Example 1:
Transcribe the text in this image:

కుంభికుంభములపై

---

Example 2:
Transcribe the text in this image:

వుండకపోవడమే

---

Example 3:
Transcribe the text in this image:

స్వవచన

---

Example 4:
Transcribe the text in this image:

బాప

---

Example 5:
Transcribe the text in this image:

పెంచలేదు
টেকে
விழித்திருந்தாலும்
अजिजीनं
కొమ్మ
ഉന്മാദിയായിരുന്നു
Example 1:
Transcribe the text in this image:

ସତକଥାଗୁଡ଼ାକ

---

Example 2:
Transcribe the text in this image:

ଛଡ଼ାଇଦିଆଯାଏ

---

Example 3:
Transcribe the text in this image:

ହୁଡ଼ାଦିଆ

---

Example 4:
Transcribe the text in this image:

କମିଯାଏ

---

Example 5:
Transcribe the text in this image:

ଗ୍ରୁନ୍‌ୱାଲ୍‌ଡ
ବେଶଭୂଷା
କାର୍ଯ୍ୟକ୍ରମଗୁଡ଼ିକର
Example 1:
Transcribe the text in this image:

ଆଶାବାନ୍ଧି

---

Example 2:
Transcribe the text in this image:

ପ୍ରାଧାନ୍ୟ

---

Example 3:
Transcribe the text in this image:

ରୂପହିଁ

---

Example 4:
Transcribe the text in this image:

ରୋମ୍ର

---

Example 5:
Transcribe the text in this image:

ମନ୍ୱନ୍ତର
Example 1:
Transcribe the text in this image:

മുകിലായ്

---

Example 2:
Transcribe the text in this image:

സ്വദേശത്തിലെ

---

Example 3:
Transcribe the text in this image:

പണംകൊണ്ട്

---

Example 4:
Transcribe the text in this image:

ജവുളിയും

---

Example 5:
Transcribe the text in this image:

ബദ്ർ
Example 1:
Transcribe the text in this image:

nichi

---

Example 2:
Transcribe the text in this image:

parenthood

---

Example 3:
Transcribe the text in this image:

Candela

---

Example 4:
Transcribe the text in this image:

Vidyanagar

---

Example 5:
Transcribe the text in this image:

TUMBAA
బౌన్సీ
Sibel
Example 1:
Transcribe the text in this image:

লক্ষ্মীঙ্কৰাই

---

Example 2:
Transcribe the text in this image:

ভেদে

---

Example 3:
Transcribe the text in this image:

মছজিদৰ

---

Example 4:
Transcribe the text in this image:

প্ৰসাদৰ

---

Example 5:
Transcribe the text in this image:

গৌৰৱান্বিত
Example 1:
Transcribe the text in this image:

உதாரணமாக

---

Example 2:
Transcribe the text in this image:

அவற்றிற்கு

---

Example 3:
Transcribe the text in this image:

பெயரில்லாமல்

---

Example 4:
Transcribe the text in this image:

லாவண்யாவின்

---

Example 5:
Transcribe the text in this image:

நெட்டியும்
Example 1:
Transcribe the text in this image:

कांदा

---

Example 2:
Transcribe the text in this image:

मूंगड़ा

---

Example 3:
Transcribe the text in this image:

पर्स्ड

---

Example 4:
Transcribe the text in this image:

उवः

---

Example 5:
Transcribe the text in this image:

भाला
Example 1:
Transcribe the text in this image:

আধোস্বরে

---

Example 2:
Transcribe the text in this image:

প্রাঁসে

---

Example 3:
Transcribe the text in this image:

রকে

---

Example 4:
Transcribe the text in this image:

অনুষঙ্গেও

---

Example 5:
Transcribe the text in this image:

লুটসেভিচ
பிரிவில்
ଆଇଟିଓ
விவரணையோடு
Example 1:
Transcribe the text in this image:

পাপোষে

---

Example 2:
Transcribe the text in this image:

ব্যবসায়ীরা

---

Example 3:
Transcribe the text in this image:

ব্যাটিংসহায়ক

==============================

**What is needed:** Working from the listing above, give it again word for word.

**Final answer:**
Example 1:
Transcribe the text in this image:

కుంభికుంభములపై

---

Example 2:
Transcribe the text in this image:

వుండకపోవడమే

---

Example 3:
Transcribe the text in this image:

స్వవచన

---

Example 4:
Transcribe the text in this image:

బాప

---

Example 5:
Transcribe the text in this image:

పెంచలేదు
টেকে
விழித்திருந்தாலும்
अजिजीनं
కొమ్మ
ഉന്മാദിയായിരുന്നു
Example 1:
Transcribe the text in this image:

ସତକଥାଗୁଡ଼ାକ

---

Example 2:
Transcribe the text in this image:

ଛଡ଼ାଇଦିଆଯାଏ

---

Example 3:
Transcribe the text in this image:

ହୁଡ଼ାଦିଆ

---

Example 4:
Transcribe the text in this image:

କମିଯାଏ

---

Example 5:
Transcribe the text in this image:

ଗ୍ରୁନ୍‌ୱାଲ୍‌ଡ
ବେଶଭୂଷା
କାର୍ଯ୍ୟକ୍ରମଗୁଡ଼ିକର
Example 1:
Transcribe the text in this image:

ଆଶାବାନ୍ଧି

---

Example 2:
Transcribe the text in this image:

ପ୍ରାଧାନ୍ୟ

---

Example 3:
Transcribe the text in this image:

ରୂପହିଁ

---

Example 4:
Transcribe the text in this image:

ରୋମ୍ର

---

Example 5:
Transcribe the text in this image:

ମନ୍ୱନ୍ତର
Example 1:
Transcribe the text in this image:

മുകിലായ്

---

Example 2:
Transcribe the text in this image:

സ്വദേശത്തിലെ

---

Example 3:
Transcribe the text in this image:

പണംകൊണ്ട്

---

Example 4:
Transcribe the text in this image:

ജവുളിയും

---

Example 5:
Transcribe the text in this image:

ബദ്ർ
Example 1:
Transcribe the text in this image:

nichi

---

Example 2:
Transcribe the text in this image:

parenthood

---

Example 3:
Transcribe the text in this image:

Candela

---

Example 4:
Transcribe the text in this image:

Vidyanagar

---

Example 5:
Transcribe the text in this image:

TUMBAA
బౌన్సీ
Sibel
Example 1:
Transcribe the text in this image:

লক্ষ্মীঙ্কৰাই

---

Example 2:
Transcribe the text in this image:

ভেদে

---

Example 3:
Transcribe the text in this image:

মছজিদৰ

---

Example 4:
Transcribe the text in this image:

প্ৰসাদৰ

---

Example 5:
Transcribe the text in this image:

গৌৰৱান্বিত
Example 1:
Transcribe the text in this image:

உதாரணமாக

---

Example 2:
Transcribe the text in this image:

அவற்றிற்கு

---

Example 3:
Transcribe the text in this image:

பெயரில்லாமல்

---

Example 4:
Transcribe the text in this image:

லாவண்யாவின்

---

Example 5:
Transcribe the text in this image:

நெட்டியும்
Example 1:
Transcribe the text in this image:

कांदा

---

Example 2:
Transcribe the text in this image:

मूंगड़ा

---

Example 3:
Transcribe the text in this image:

पर्स्ड

---

Example 4:
Transcribe the text in this image:

उवः

---

Example 5:
Transcribe the text in this image:

भाला
Example 1:
Transcribe the text in this image:

আধোস্বরে

---

Example 2:
Transcribe the text in this image:

প্রাঁসে

---

Example 3:
Transcribe the text in this image:

রকে

---

Example 4:
Transcribe the text in this image:

অনুষঙ্গেও

---

Example 5:
Transcribe the text in this image:

লুটসেভিচ
பிரிவில்
ଆଇଟିଓ
விவரணையோடு
Example 1:
Transcribe the text in this image:

পাপোষে

---

Example 2:
Transcribe the text in this image:

ব্যবসায়ীরা

---

Example 3:
Transcribe the text in this image:

ব্যাটিংসহায়ক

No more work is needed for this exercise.